◆ **WORK ITEM**
A faithful copy is required. Print each line of the data exactly and omit the pictures.

◆ **DATA PROVIDED**
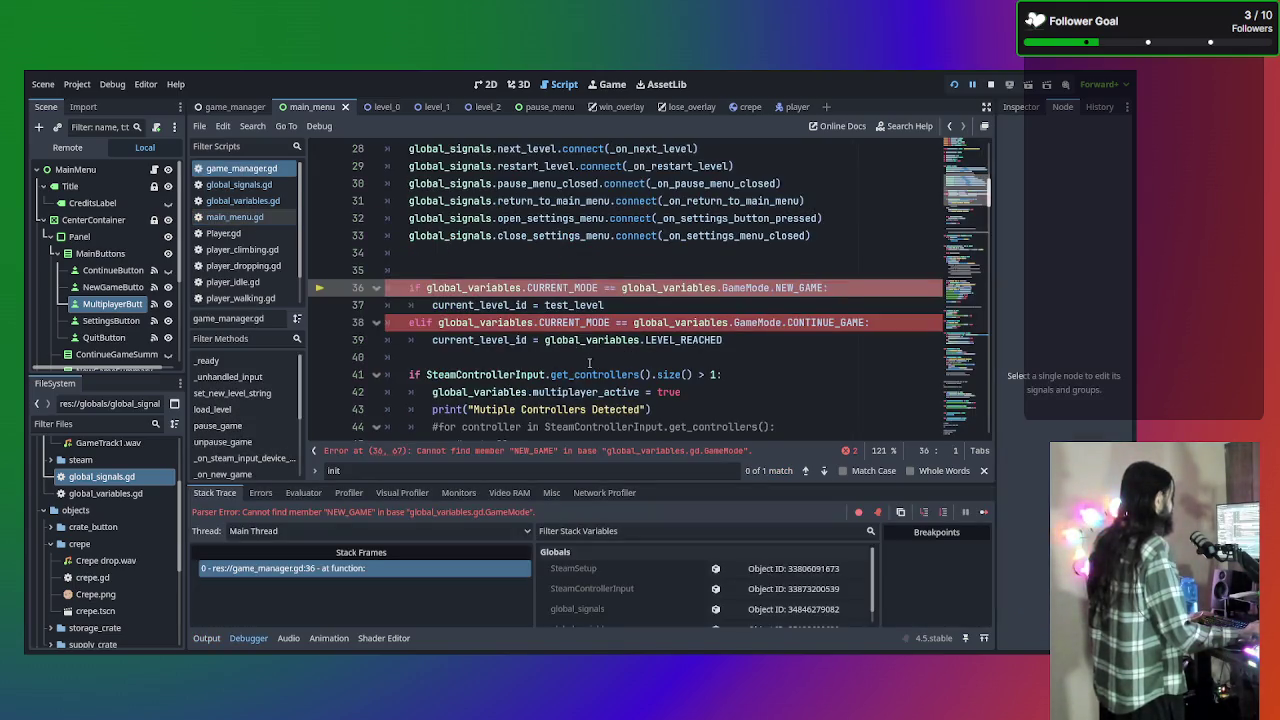
{"action": "scroll", "coordinate": [714, 355], "scroll_direction": "down", "scroll_amount": 3}
{"action": "scroll", "coordinate": [700, 350], "scroll_direction": "up", "scroll_amount": 5}
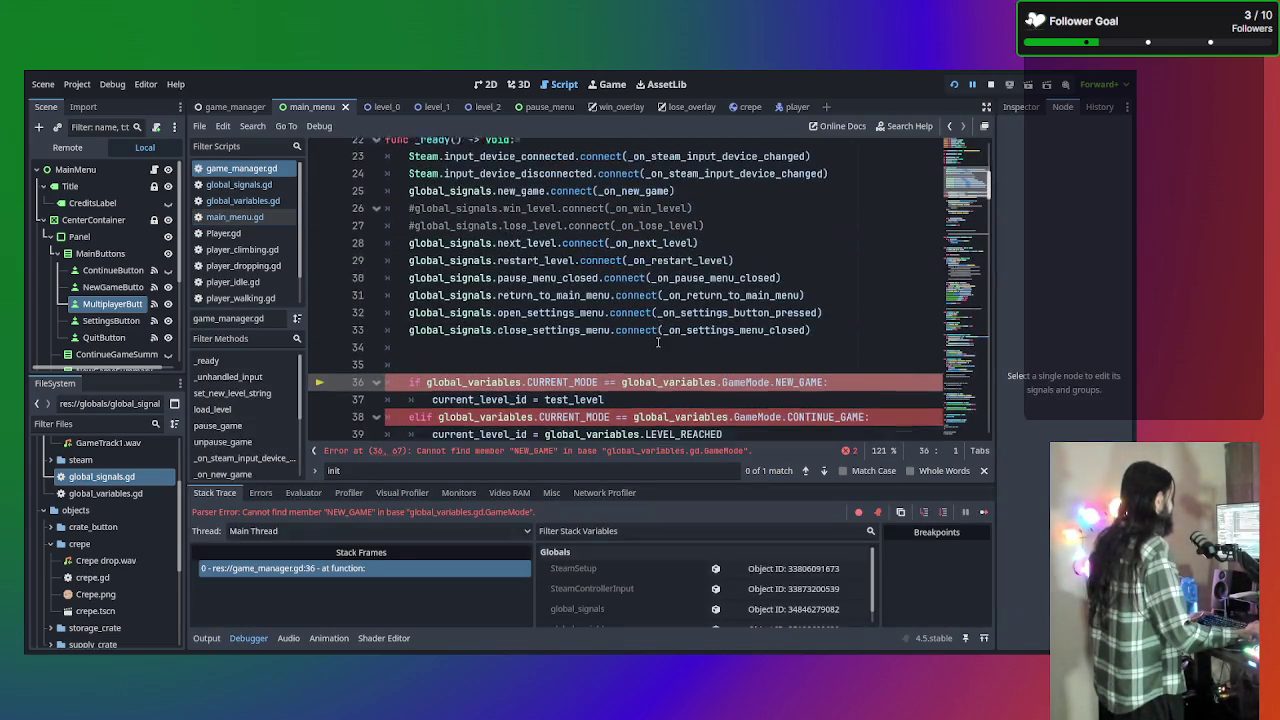
{"action": "scroll", "coordinate": [664, 361], "scroll_direction": "down", "scroll_amount": 1}
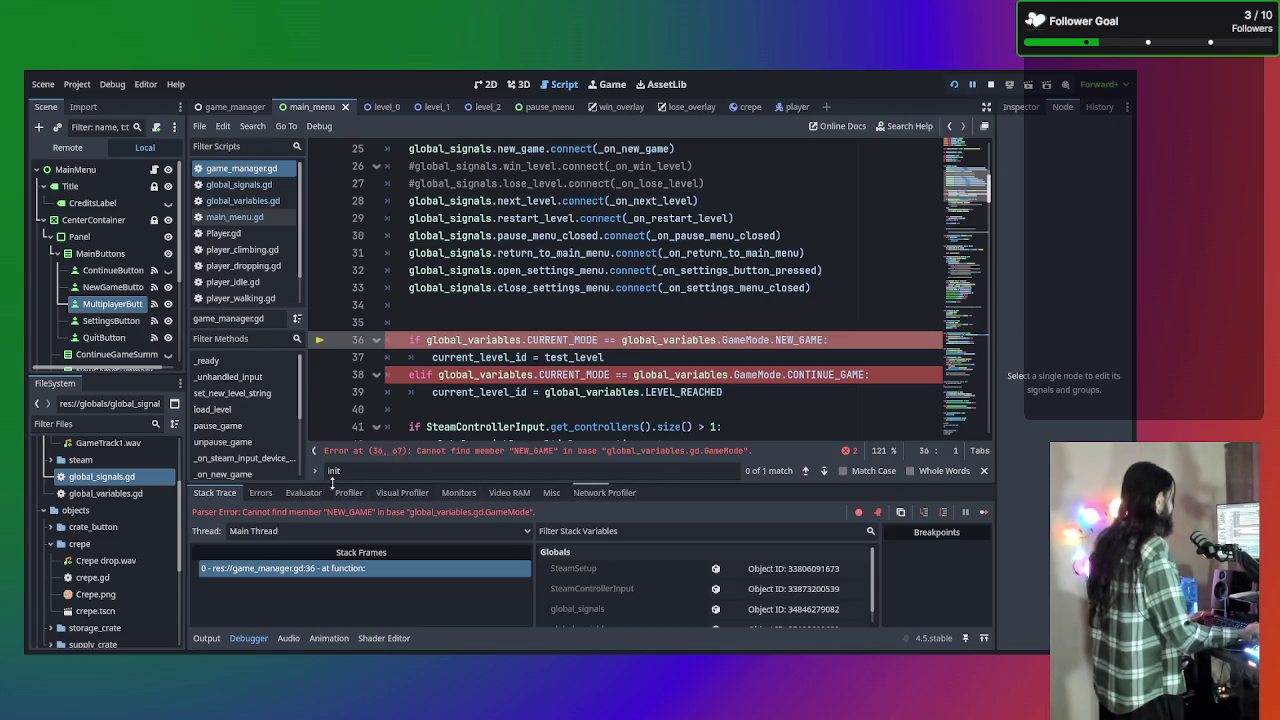
{"action": "scroll", "coordinate": [480, 440], "scroll_direction": "down", "scroll_amount": 1}
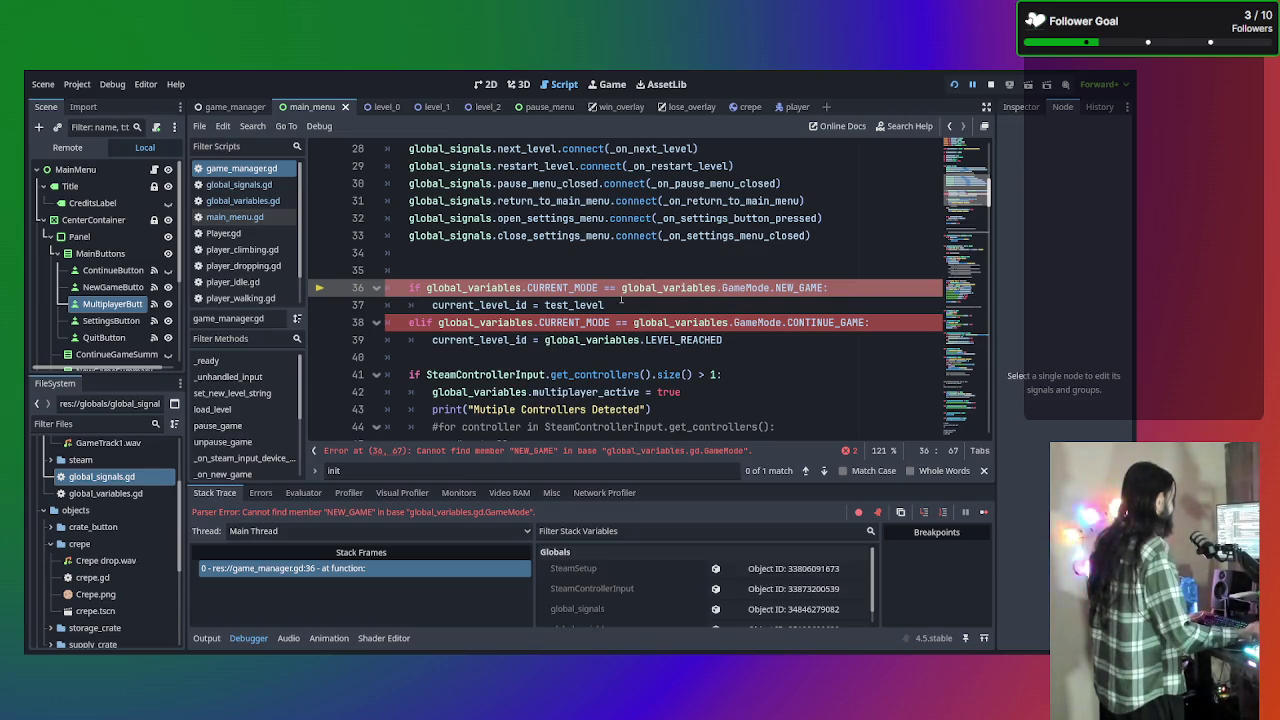
{"action": "left_click", "coordinate": [597, 287]}
{"action": "left_click_drag", "start_coordinate": [597, 287], "coordinate": [528, 287]}
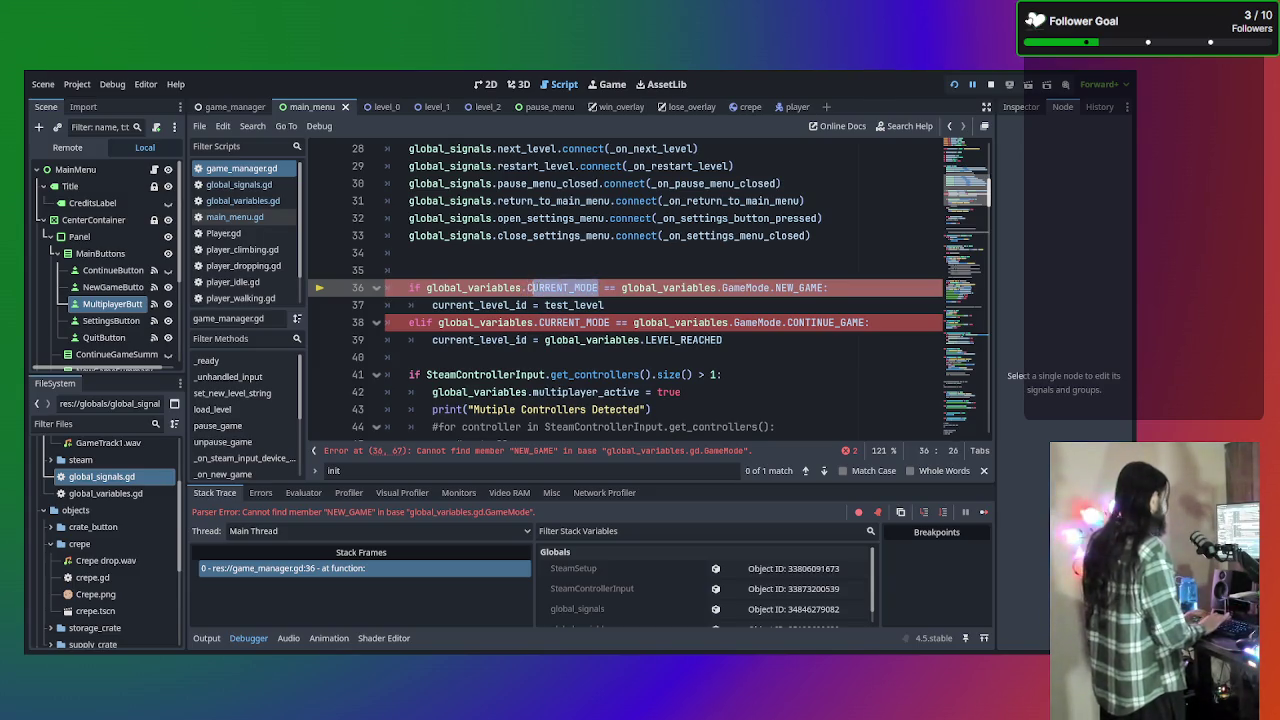
{"action": "type", "text": "Cur"}
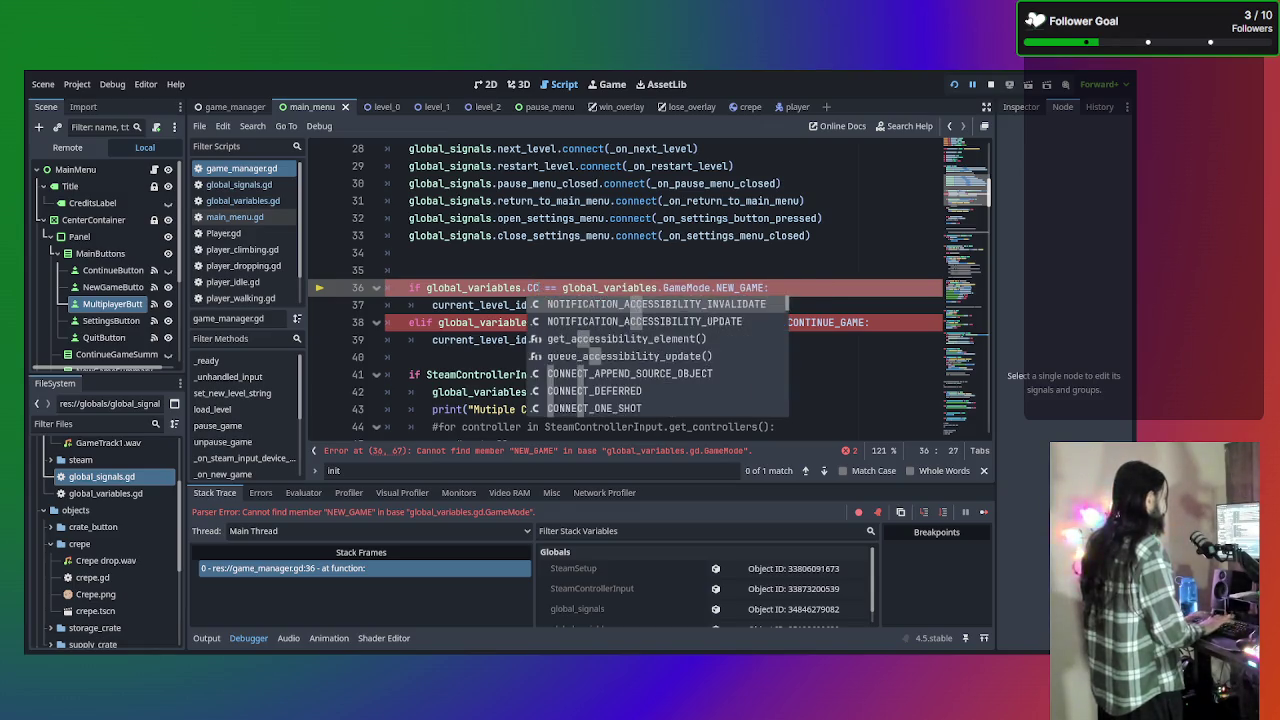
{"action": "key", "text": "Return"}
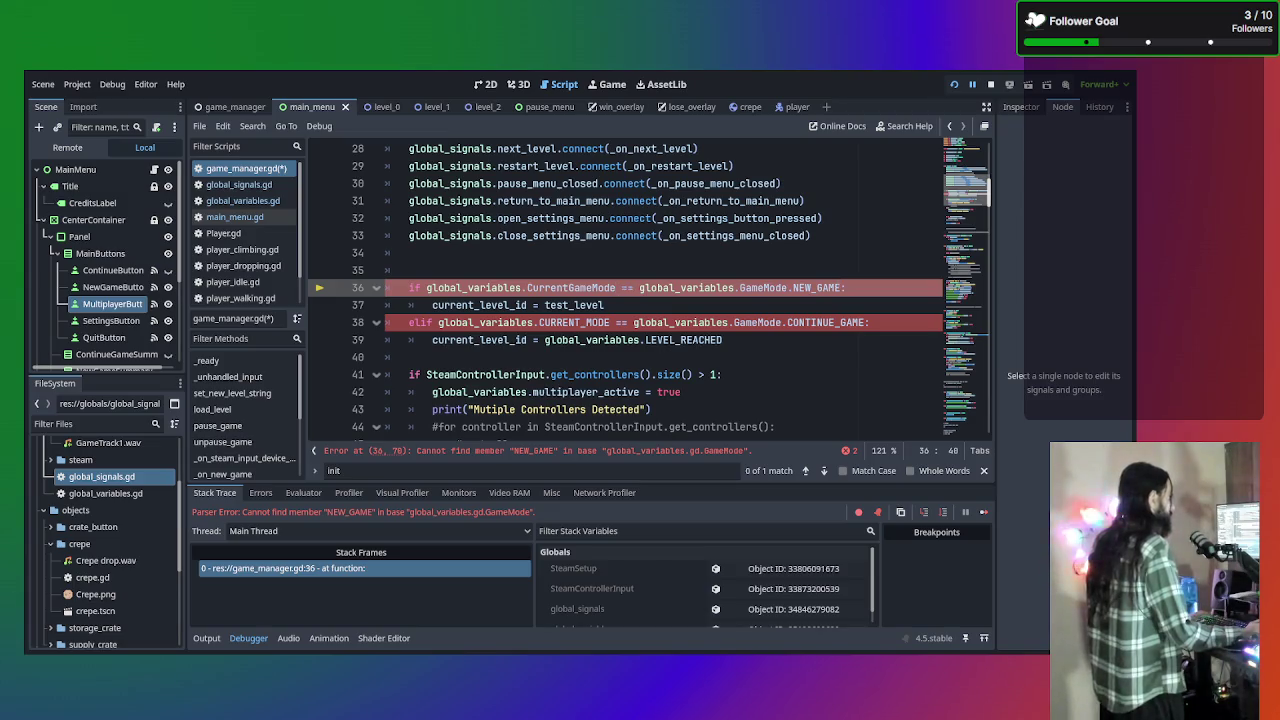
{"action": "double_click", "coordinate": [817, 288]}
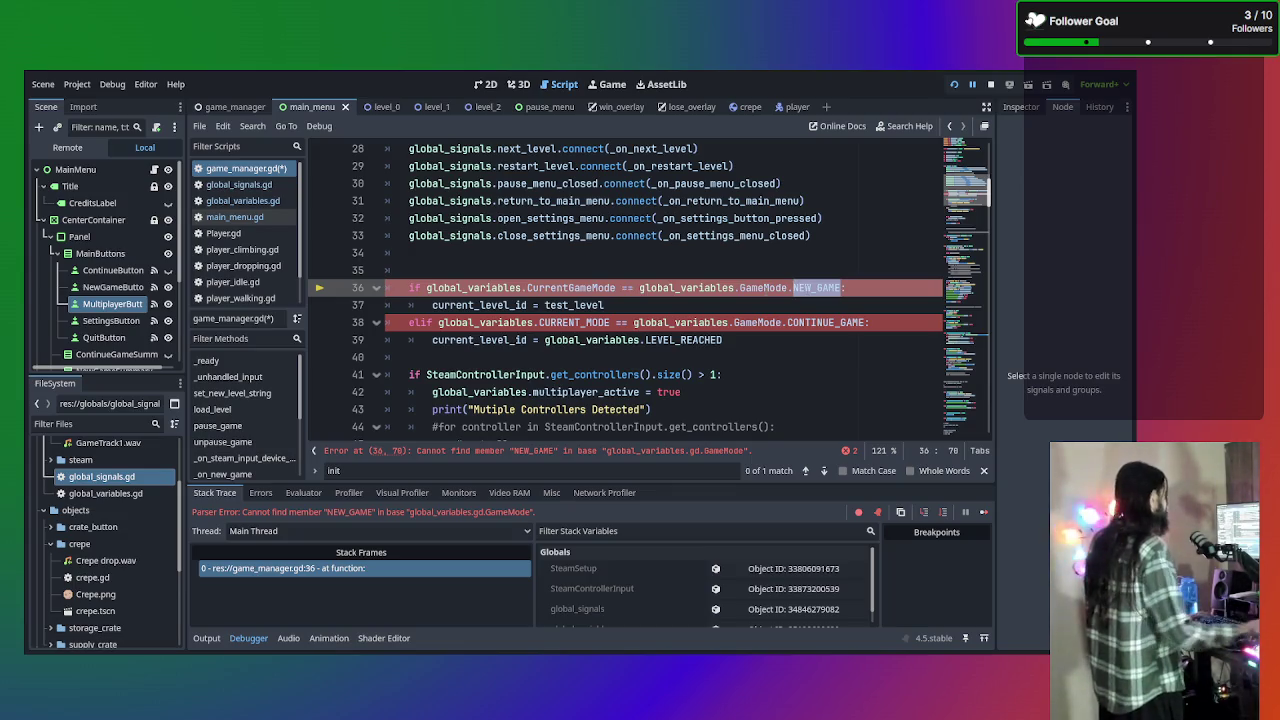
{"action": "left_click", "coordinate": [234, 202]}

◆ **YOUR SOLUTION**
{"action": "scroll", "coordinate": [714, 355], "scroll_direction": "down", "scroll_amount": 3}
{"action": "scroll", "coordinate": [700, 350], "scroll_direction": "up", "scroll_amount": 5}
{"action": "scroll", "coordinate": [664, 361], "scroll_direction": "down", "scroll_amount": 1}
{"action": "scroll", "coordinate": [480, 440], "scroll_direction": "down", "scroll_amount": 1}
{"action": "left_click", "coordinate": [597, 287]}
{"action": "left_click_drag", "start_coordinate": [597, 287], "coordinate": [528, 287]}
{"action": "type", "text": "Cur"}
{"action": "key", "text": "Return"}
{"action": "double_click", "coordinate": [817, 288]}
{"action": "left_click", "coordinate": [234, 202]}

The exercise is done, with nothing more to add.